Oil to remain bullish

She said the war in Ukraine, the sanctions on Russian oil, combined to capacity restrictions, other disruptions like attacks and social unrest in oil producer countries and the lack of investment should continue increasing the gap between supply and demand and give investors enough reason to remain bullish in oil in the short to medium run.

“But, it also looks like the oil rally will likely remain capped below the $120/130 area, as above this price range, the slowing demand could also slow the rally. Therefore, levels we saw at the beginning of the Ukrainian war, may be the peak levels,” Ozkardeskay said.

In March, crude prices hit their highest since 2008 at more than $139 a barrel after Russia’s invasion of Ukraine exacerbated supply concerns that were already fuelling a rally.

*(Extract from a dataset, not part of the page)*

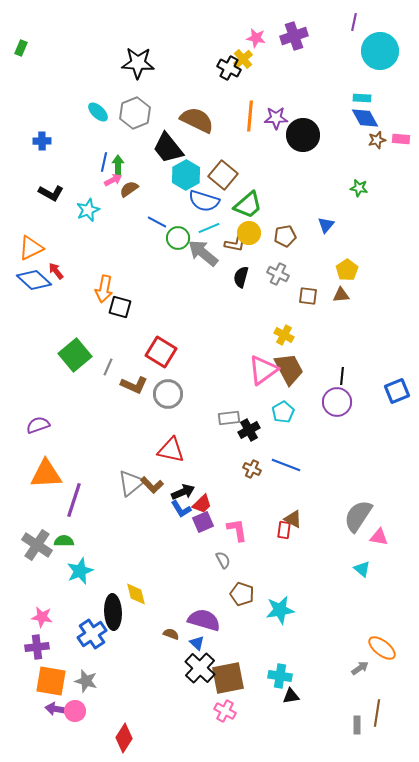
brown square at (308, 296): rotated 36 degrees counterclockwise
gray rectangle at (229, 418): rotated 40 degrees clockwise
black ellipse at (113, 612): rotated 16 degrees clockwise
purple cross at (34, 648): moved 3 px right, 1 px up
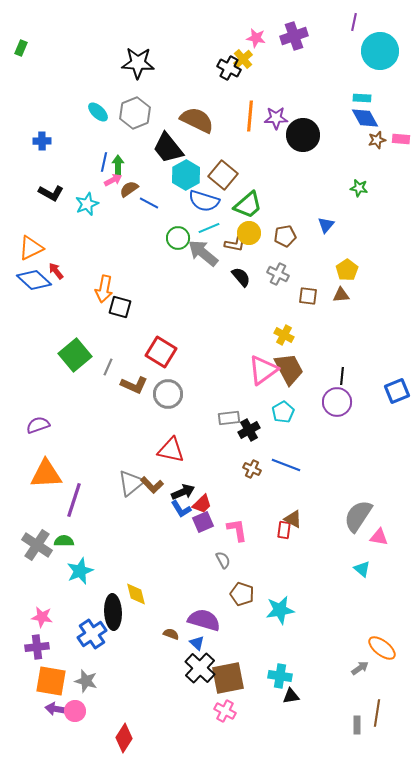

EU oil embargo not priced in

Bjornar Tonhaugen, head of oil markets research at Rystad Energy, said the oil market has not fully priced in the potential of an EU oil embargo, so higher crude prices are to be expected in the summer months if it’s voted into law.

Callum Macpherson, head of commodities at Investec, said the planned EU oil embargo represents a massive logistical challenge for oil markets. “Rerouting Russian output from Europe to willing buyers in Asia, in the presence of sanctions, is already so challenging that even Russia has admitted its production will decline significantly.”

He said only Saudi Arabia and the UAE had capacity to lift supply significantly. “If they were to do so, the ensuing falling out with Russia could bring an end to Opec+.”

Opec Secretary General Mohammad Barkindo said on Wednesday it was not possible for other producers to replace Russian exports of more than seven million bpd. “The spare capacity just does not exist,” he said.